Für Osborne war die Beantwortung der Fragen rund um Proteine ​​eine Obsession. In einer von seinem Biochemikerkollegen Hubert Bradford Vickery verfassten Biografie beschrieb er Osbornes „ganzherzige Hingabe an ein einziges Ziel, das Verständnis der Beziehungen von Proteinen untereinander und zur Tierwelt“. Osborne behauptete 1918, dass Menschen „mehr Protein zu sich nehmen, als der Physiologe uns sagt, dass es für die tatsächliche Erhaltung notwendig ist“ – und das hat sich größtenteils bestätigt. „Amerikanische Erwachsene essen durchweg weit oben [the recommended] Menge, bei Männern ist sie fast doppelt so hoch“, schrieb Wu letztes Jahr.

Es wird viel (viel, viel) über die Frage der richtigen Proteinzufuhr diskutiert, aber die aktuellen täglichen Richtwerte liegen bei 0,8 Gramm pro Kilogramm Körpergewicht. Für eine 180-Pfund-Person bedeutet das, dass sie etwa 65 Gramm pro Tag zu sich nimmt. Dieser Wert steht in krassem Gegensatz zu dem, was Osborne als durchschnittliche „Tagesration“ im frühen 20. Jahrhundert bezeichnete: „ungefähr dreieinhalb Unzen Zucker, viereinhalb Unzen Fett, achteinhalb Unzen Mehl und …“ dreieinhalb Unzen“ – oder etwa 99 Gramm – „Protein“.

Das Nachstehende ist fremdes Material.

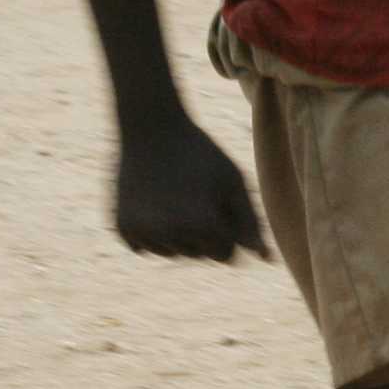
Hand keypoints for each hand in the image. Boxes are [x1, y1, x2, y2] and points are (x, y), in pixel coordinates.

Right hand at [115, 115, 266, 262]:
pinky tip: (156, 204)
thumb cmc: (201, 155)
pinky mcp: (122, 228)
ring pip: (173, 253)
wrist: (151, 129)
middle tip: (196, 196)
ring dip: (179, 235)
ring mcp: (141, 232)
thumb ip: (251, 223)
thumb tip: (266, 259)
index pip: (226, 255)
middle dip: (204, 233)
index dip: (227, 229)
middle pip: (199, 256)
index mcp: (202, 224)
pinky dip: (154, 233)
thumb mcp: (234, 182)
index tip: (219, 202)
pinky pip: (147, 247)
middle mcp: (169, 234)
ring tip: (177, 199)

Osborne argumentierte, dass Menschen auf der grundlegendsten Ebene wissen, was und wie viel sie essen sollen. Wenn wir in einer Art von Nahrung nicht die Art von Protein bekommen, die wir brauchen, versuchen wir instinktiv, es durch eine andere Quelle zu ergänzen, so seine These. Aber manchmal essen wir immer noch mehr Protein, als wir brauchen. „Unser Instinkt versichert uns einen Sicherheitsspielraum, der zweifellos größer ist als nötig, aber wie viel größer, weiß niemand“, schrieb er.

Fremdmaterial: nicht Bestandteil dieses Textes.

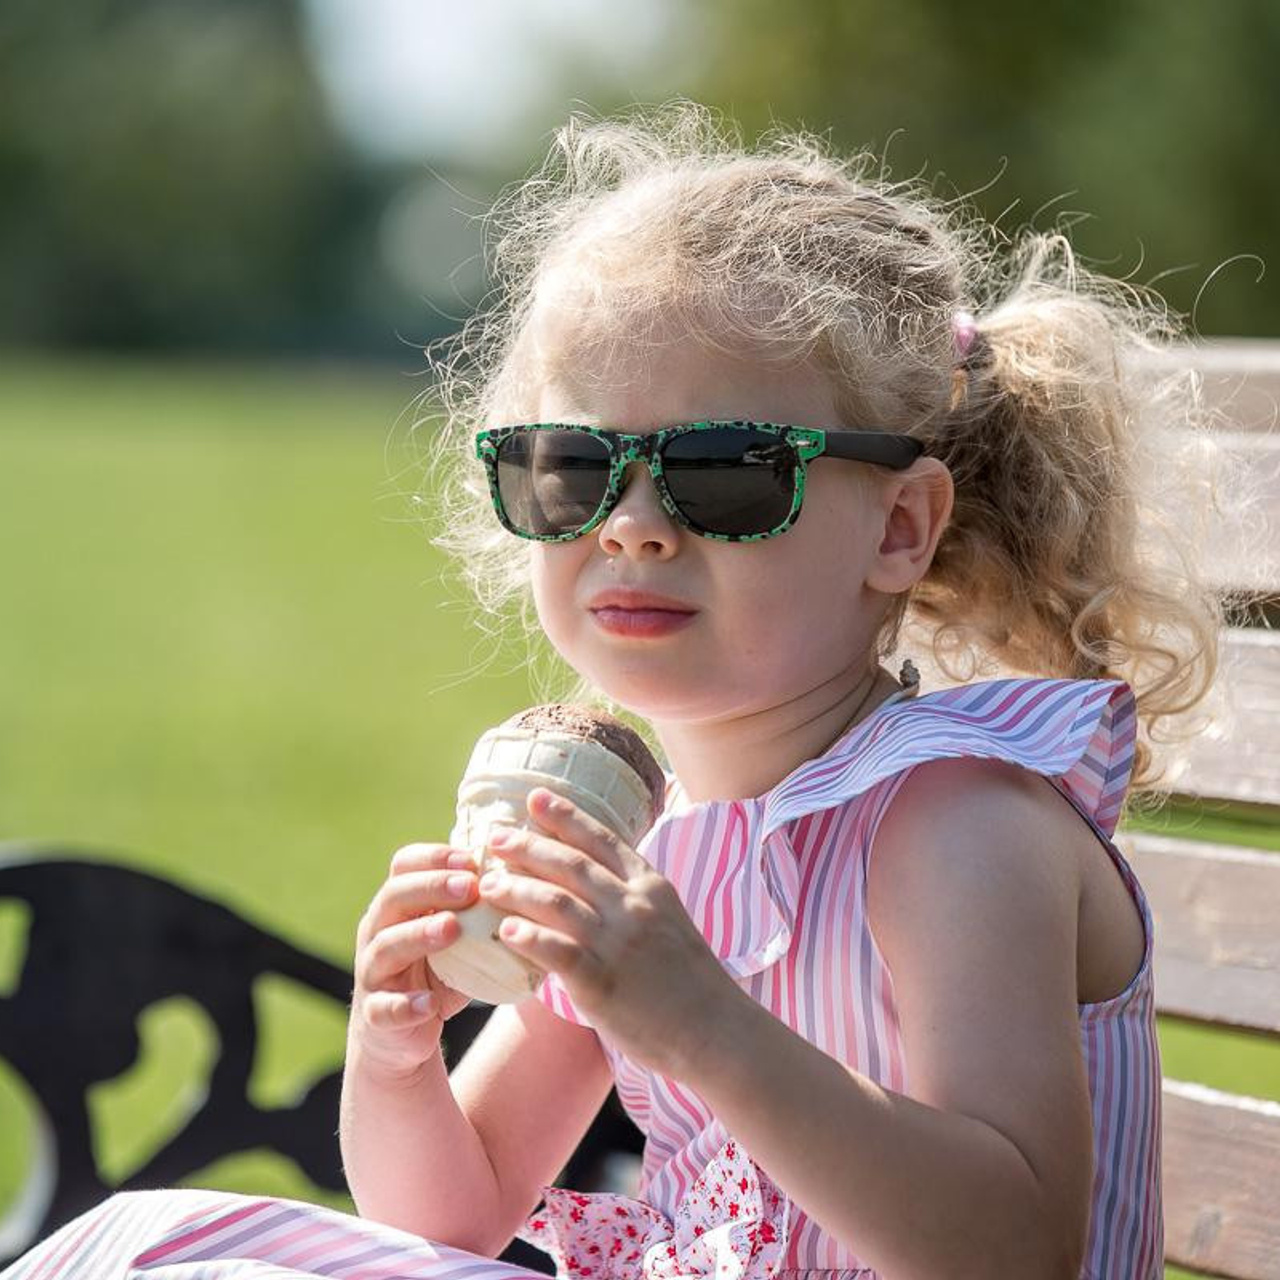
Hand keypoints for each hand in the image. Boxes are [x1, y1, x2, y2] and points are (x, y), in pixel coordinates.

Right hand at [349, 843, 479, 1080]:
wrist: (402, 1034)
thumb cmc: (435, 973)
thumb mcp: (456, 939)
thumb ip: (479, 913)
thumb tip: (530, 884)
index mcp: (397, 906)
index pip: (404, 866)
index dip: (434, 857)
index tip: (471, 859)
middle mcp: (377, 932)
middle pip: (393, 897)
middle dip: (432, 887)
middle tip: (470, 887)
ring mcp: (372, 973)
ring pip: (387, 947)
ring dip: (420, 935)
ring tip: (452, 928)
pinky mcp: (376, 1014)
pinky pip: (385, 1008)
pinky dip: (406, 1006)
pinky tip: (429, 1003)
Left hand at [477, 787, 742, 1076]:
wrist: (717, 1031)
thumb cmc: (691, 982)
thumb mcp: (670, 922)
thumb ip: (635, 900)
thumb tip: (593, 888)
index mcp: (651, 887)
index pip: (602, 840)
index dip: (565, 816)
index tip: (535, 798)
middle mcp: (634, 906)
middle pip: (571, 864)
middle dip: (528, 846)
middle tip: (494, 837)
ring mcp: (618, 944)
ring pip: (557, 901)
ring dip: (516, 888)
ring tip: (488, 884)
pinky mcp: (603, 984)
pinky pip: (557, 952)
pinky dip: (528, 937)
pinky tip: (504, 930)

Seine Denkweise spiegelt einen Trend wider, der sich in den letzten Jahren durchgesetzt hat: intuitives Essen, ein Ansatz, der darauf beruht, auf die Signale des Körpers für Hunger und Sättigung zu achten. Den Praktikern wird beigebracht, das zu konsumieren, was sie sättigt, und sie prangern das Kalorienzählen der Diätkultur an, eine inhärente Einschränkung unseres Essinstinkts. Auch bei Food-Trends gibt es meist nichts Neues auf dem Teller.